__Текст__.
**********
Развивая далѣе свою мысль, Герингъ говоритъ, что естественное побужденіе къ знанію стремится, прежде всего, ко всеобщему и полному удовлетворенію; по этой причинѣ оно никогда не можетъ довольствоваться методическимъ научнымъ изслѣдованіемъ, опредѣляющимъ границы, за которыя знаніе переходить не можетъ. Не довольствуясь же путями науки, оно, само собою, создаетъ свои пути и средства, имѣя въ виду достиженіе невозможнаго. Примѣры такихъ блужданій мысли имѣются въ исторіи въ преизбыткѣ, и если формы всѣхъ этихъ мнимодостиженій и мѣняются, то ихъ основы и содержаніе остаются и по настоящее время все тѣми же.
**********
__Изображения страниц и извлечённый текст__.

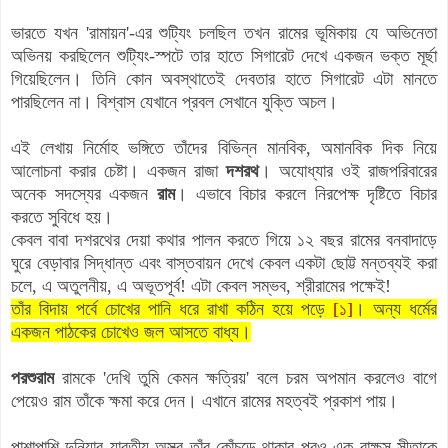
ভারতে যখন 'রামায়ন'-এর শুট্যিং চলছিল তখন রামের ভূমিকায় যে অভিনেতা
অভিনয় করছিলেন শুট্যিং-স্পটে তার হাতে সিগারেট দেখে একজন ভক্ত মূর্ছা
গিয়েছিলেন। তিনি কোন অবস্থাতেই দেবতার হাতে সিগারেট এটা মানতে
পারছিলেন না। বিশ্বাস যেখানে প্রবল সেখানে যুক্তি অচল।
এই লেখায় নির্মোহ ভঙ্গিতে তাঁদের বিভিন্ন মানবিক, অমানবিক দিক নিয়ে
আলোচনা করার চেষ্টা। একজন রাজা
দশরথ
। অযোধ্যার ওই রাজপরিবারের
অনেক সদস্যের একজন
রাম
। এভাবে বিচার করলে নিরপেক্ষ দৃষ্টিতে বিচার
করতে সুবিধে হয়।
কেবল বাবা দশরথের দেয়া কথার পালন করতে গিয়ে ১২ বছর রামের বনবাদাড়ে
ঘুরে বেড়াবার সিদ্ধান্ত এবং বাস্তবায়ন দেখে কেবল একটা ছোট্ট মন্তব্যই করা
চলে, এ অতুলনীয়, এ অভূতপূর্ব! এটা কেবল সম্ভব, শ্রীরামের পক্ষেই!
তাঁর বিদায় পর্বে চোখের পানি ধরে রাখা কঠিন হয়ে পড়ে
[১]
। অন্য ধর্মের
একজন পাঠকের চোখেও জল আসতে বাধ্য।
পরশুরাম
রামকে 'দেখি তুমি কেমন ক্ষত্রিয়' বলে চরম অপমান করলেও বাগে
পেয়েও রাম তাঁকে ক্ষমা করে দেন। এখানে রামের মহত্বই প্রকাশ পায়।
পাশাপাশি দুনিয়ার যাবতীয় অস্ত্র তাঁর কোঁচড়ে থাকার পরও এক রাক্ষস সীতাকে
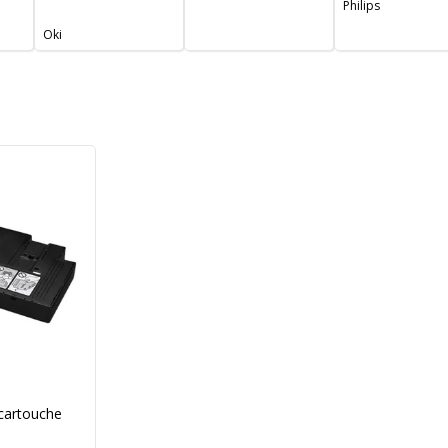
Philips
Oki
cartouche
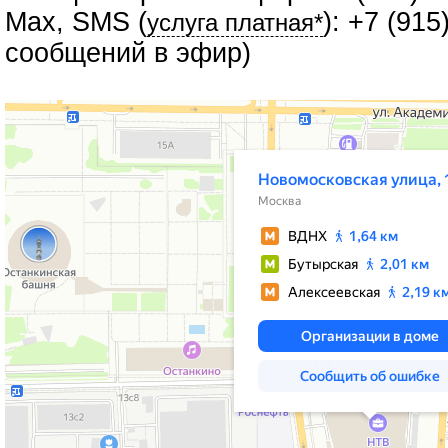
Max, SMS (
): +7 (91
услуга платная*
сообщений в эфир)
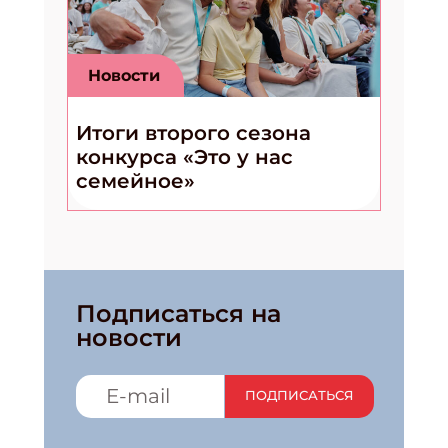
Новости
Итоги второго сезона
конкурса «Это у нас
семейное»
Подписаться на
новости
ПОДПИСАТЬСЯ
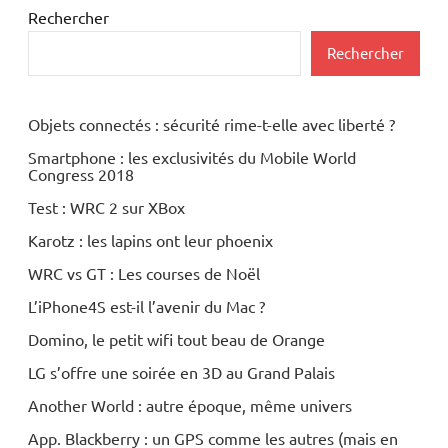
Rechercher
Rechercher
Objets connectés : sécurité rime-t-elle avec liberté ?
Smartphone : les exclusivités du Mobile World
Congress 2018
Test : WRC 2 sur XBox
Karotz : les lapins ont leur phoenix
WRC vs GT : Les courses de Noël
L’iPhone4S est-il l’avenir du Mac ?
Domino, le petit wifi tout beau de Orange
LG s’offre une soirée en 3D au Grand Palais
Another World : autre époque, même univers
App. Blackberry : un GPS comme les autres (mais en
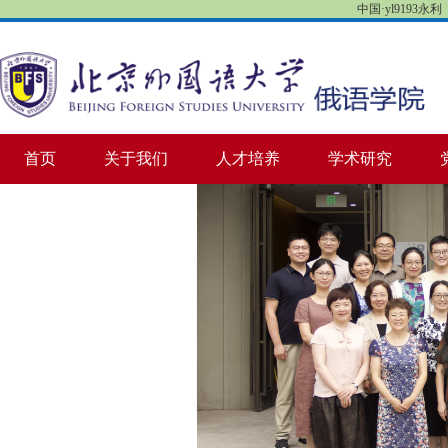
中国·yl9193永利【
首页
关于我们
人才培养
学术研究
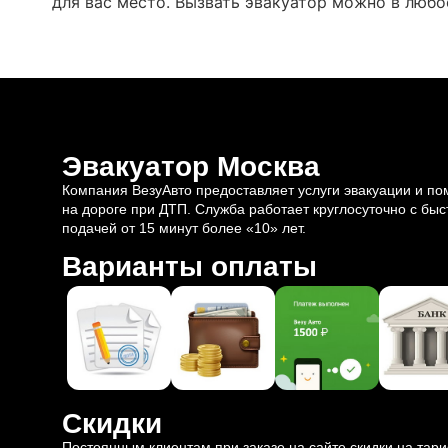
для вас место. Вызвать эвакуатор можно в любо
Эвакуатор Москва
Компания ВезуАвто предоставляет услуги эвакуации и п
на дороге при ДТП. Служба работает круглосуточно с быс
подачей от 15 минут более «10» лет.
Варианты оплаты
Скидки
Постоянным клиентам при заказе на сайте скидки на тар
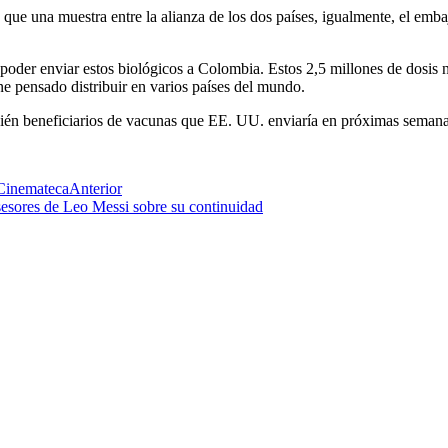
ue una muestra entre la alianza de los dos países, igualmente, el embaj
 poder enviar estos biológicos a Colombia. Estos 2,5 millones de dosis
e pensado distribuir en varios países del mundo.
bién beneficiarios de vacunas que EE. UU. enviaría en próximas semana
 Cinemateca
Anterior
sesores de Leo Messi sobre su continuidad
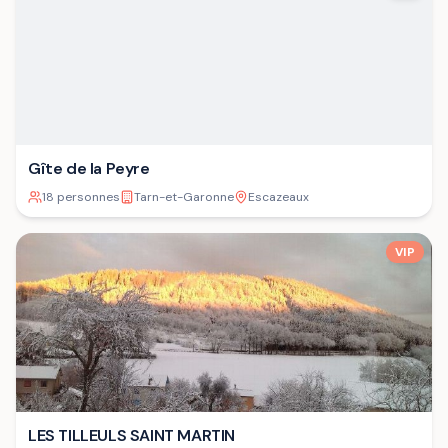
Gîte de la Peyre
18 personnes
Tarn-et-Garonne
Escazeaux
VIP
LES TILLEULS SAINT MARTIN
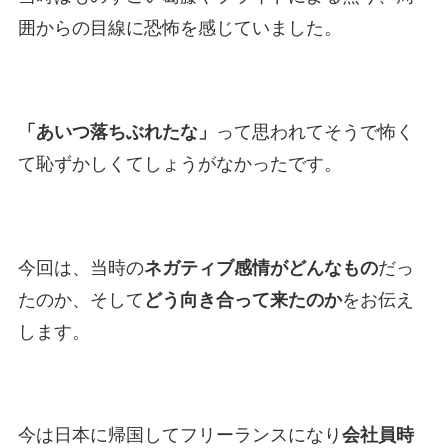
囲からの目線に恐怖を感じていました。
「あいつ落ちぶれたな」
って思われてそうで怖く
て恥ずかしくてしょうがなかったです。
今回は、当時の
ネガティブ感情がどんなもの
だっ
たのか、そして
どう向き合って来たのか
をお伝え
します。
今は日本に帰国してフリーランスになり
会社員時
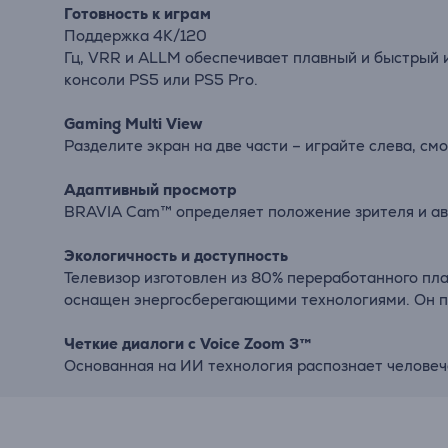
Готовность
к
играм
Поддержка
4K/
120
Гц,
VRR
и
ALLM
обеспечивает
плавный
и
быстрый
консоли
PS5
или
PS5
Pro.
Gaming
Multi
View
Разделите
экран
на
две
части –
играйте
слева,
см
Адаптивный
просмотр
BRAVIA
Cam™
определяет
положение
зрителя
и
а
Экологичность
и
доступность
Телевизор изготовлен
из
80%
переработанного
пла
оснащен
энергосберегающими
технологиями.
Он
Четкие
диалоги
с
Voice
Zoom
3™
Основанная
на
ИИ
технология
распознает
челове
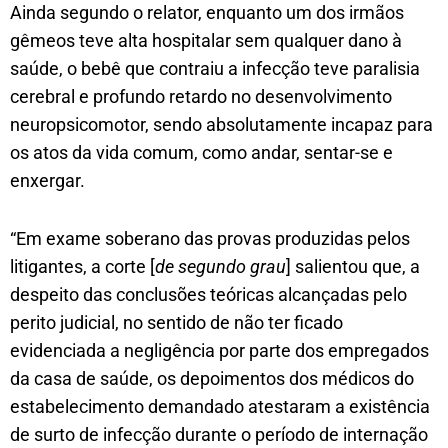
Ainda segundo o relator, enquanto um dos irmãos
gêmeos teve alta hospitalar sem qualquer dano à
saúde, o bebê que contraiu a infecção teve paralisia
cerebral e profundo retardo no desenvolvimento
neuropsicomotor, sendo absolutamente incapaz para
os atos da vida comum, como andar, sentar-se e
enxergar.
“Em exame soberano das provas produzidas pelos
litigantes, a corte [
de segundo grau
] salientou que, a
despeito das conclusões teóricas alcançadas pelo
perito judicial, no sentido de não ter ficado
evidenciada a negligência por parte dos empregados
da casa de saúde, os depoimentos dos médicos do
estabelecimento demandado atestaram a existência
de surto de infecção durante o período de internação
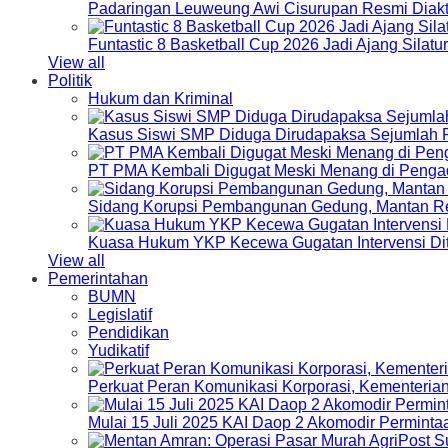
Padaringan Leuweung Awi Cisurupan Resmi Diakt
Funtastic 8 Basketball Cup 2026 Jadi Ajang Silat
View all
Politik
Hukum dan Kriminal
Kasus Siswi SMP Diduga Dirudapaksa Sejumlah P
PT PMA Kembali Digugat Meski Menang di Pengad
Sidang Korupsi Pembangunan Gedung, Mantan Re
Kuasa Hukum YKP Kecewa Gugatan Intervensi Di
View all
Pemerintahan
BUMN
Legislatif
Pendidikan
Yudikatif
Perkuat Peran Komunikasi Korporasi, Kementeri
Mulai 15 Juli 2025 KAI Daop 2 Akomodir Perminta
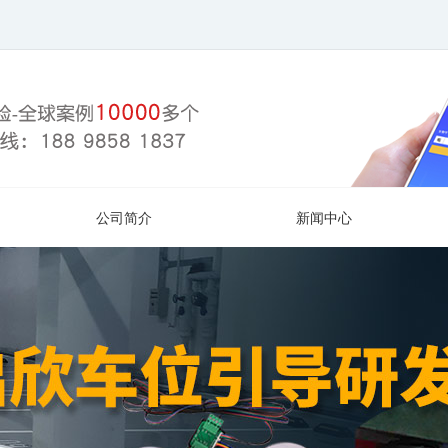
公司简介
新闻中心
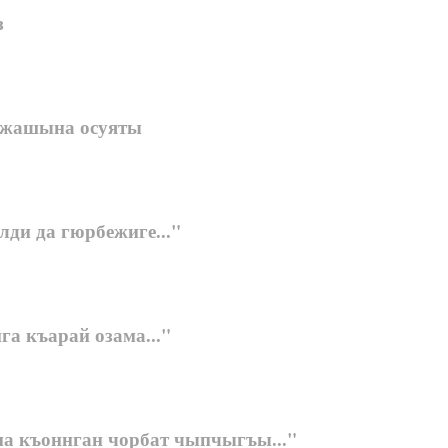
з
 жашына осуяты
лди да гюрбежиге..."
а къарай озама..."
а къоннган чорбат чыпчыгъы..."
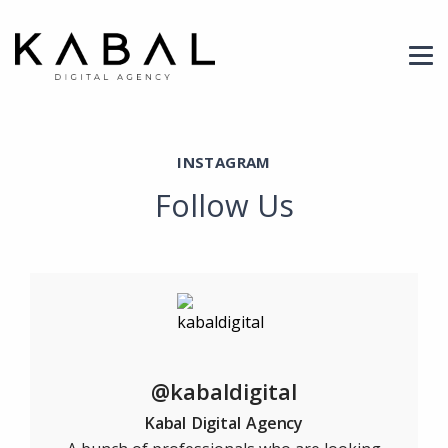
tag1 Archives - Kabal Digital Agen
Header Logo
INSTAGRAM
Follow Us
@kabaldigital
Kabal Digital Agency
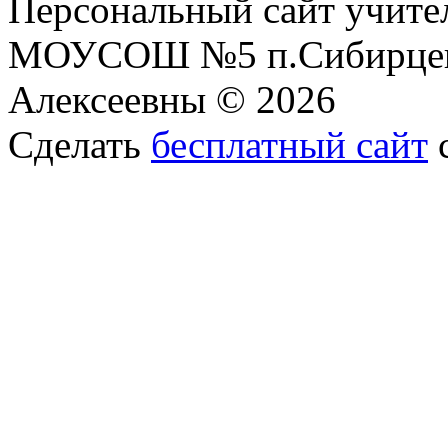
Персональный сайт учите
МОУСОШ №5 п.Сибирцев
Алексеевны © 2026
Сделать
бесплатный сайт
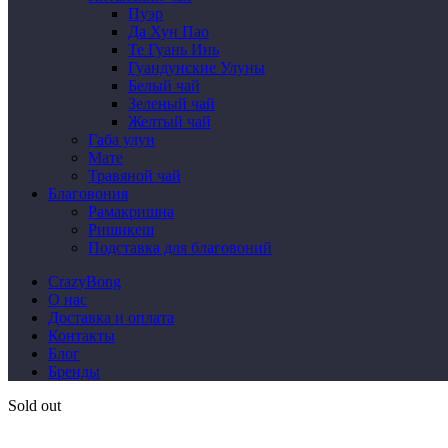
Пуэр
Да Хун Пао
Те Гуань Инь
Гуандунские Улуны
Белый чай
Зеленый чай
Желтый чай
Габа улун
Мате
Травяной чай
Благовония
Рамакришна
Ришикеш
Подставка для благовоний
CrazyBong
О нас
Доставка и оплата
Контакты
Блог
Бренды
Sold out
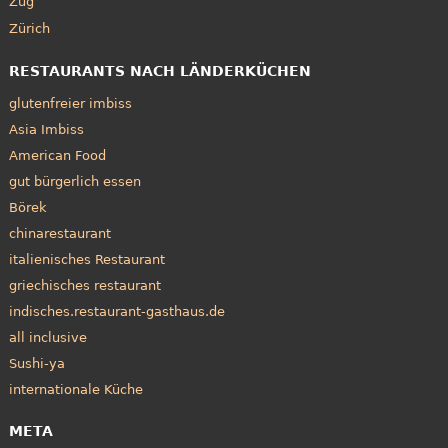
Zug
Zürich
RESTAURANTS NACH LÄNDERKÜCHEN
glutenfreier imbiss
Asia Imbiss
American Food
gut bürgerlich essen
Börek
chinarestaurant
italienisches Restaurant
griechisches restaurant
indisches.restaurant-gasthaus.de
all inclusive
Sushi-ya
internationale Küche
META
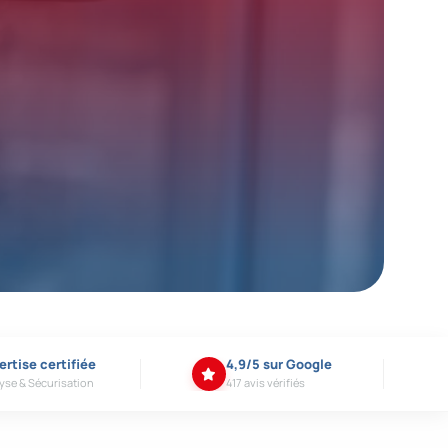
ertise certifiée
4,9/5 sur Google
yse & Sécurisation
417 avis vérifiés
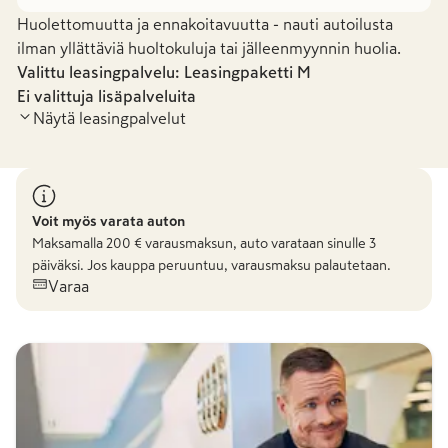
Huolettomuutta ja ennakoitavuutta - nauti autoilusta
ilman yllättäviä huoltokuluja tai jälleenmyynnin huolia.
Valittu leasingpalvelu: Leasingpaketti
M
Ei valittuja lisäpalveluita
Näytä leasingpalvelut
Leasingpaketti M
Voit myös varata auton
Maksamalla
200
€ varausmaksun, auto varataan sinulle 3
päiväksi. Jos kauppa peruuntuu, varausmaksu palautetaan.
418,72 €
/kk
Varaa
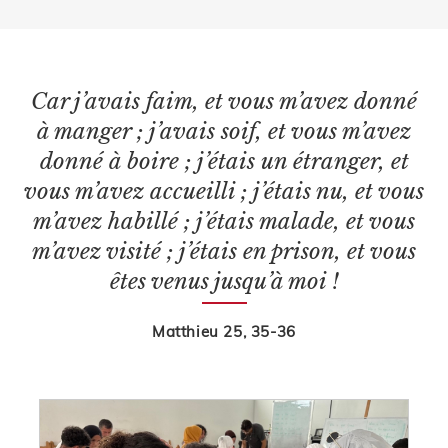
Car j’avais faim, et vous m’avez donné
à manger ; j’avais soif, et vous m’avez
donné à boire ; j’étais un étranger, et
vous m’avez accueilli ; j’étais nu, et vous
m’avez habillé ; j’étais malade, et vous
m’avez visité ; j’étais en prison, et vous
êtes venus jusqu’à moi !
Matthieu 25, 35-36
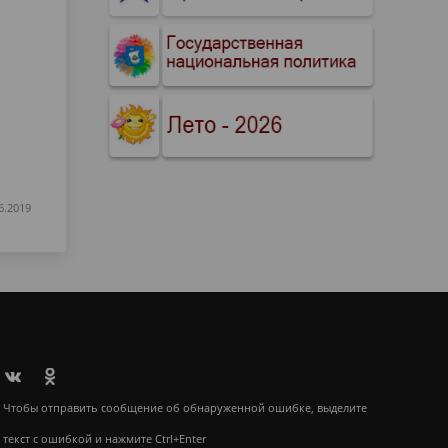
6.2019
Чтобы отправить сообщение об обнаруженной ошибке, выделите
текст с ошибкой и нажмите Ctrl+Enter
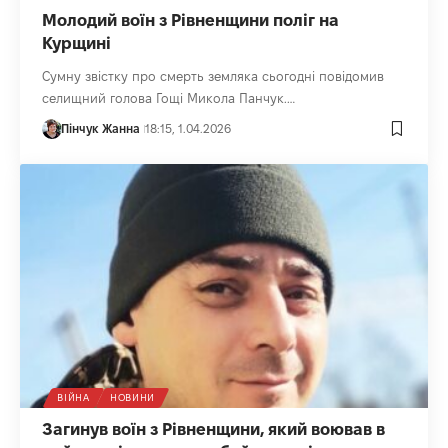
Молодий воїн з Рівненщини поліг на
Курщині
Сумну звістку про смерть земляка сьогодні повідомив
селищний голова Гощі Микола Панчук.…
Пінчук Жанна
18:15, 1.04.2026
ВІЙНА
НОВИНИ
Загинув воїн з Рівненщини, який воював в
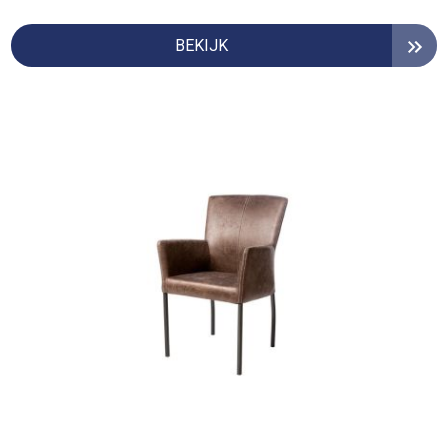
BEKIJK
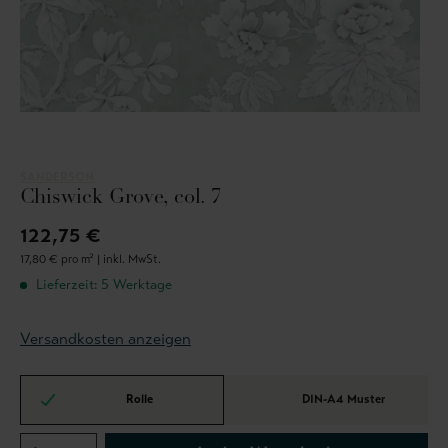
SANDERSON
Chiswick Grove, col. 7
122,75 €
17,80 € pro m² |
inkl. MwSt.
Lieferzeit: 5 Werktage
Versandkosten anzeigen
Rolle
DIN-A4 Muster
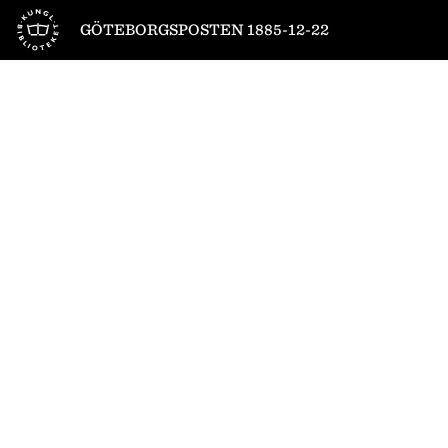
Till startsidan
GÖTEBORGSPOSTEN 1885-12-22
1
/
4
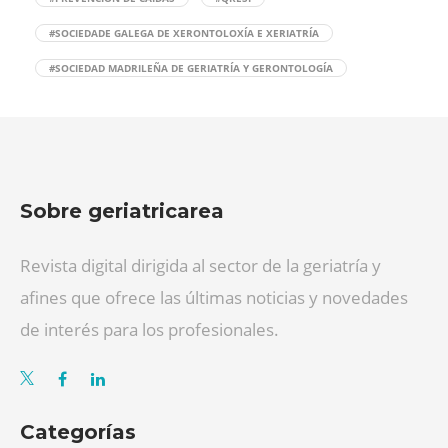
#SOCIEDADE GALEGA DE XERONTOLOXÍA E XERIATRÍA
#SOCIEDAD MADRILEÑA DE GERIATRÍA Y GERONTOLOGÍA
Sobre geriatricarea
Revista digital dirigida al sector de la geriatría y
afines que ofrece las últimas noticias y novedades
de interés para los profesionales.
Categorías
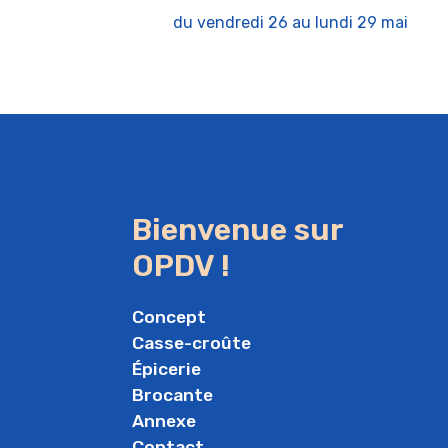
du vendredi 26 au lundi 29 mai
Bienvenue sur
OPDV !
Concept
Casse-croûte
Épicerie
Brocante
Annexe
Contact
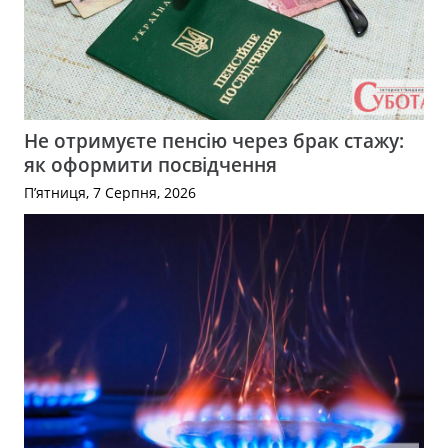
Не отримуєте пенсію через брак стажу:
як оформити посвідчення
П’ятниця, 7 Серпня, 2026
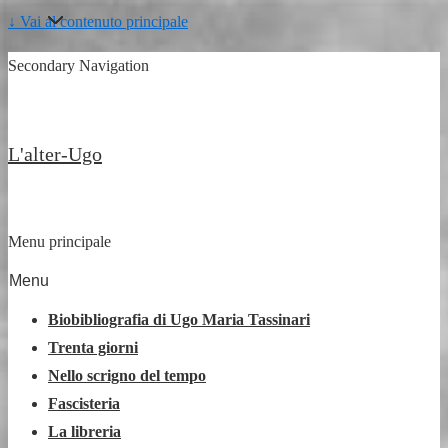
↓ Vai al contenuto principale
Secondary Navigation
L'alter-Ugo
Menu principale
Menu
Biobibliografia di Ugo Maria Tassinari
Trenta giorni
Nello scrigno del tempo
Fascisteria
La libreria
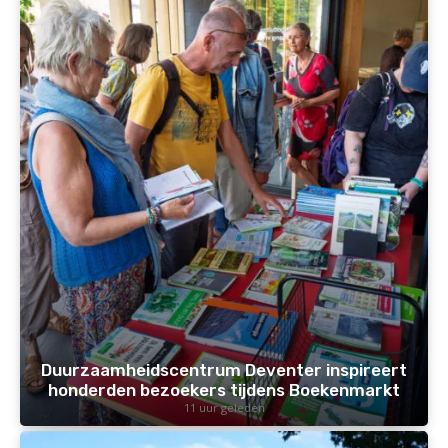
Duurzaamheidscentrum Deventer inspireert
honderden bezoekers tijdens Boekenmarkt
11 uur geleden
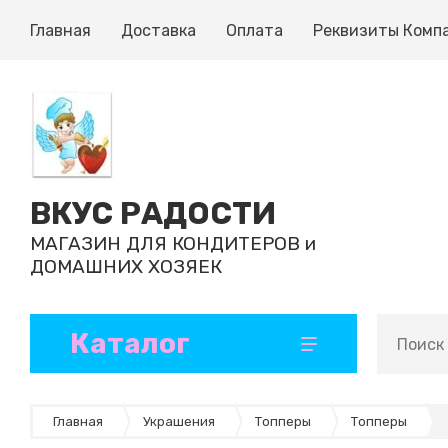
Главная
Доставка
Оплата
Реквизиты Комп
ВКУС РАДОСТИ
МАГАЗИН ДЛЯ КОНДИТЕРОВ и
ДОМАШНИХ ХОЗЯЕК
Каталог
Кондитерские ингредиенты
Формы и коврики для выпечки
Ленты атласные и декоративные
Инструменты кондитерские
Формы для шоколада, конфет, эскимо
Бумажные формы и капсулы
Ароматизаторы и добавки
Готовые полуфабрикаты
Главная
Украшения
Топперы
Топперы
**********
__Задания__.
1. Перечислите все свойства и действия, которые отрывок о побуждении к знанию приписывает естественному побуждению к знанию.
2. Отредактируйте отрывок о побуждении к знанию: перепишите его от слов «Развивая далѣе свою» до слов «все тѣми же.» включительно, заменив «блужданій» на «заблужденій».
3. Ответьте на вопросы по отрывку о побуждении к знанию.
(a) Чью мысль развивает отрывок?
(b) Чем, согласно отрывку, побуждение к знанию никогда не может довольствоваться?
(c) Что в мнимодостижениях остаётся тем же по настоящее время?

__Ответы__.
1.
- Оно стремится прежде всего ко всеобщему и полному удовлетворению.
- Оно никогда не может довольствоваться методическим научным исследованием, определяющим границы, за которые знание переходить не может.
- Оно само собою создаёт свои пути и средства.
- Оно имеет в виду достижение невозможного.

2.
Развивая далѣе свою мысль, Герингъ говоритъ, что естественное побужденіе къ знанію стремится, прежде всего, ко всеобщему и полному удовлетворенію; по этой причинѣ оно никогда не можетъ довольствоваться методическимъ научнымъ изслѣдованіемъ, опредѣляющимъ границы, за которыя знаніе переходить не можетъ. Не довольствуясь же путями науки, оно, само собою, создаетъ свои пути и средства, имѣя въ виду достиженіе невозможнаго. Примѣры такихъ заблужденій мысли имѣются въ исторіи въ преизбыткѣ, и если формы всѣхъ этихъ мнимодостиженій и мѣняются, то ихъ основы и содержаніе остаются и по настоящее время все тѣми же.

3.
(a) Мысль Геринга.
(b) Методическим научным исследованием, определяющим границы, за которые знание переходить не может.
(c) Их основы и содержание.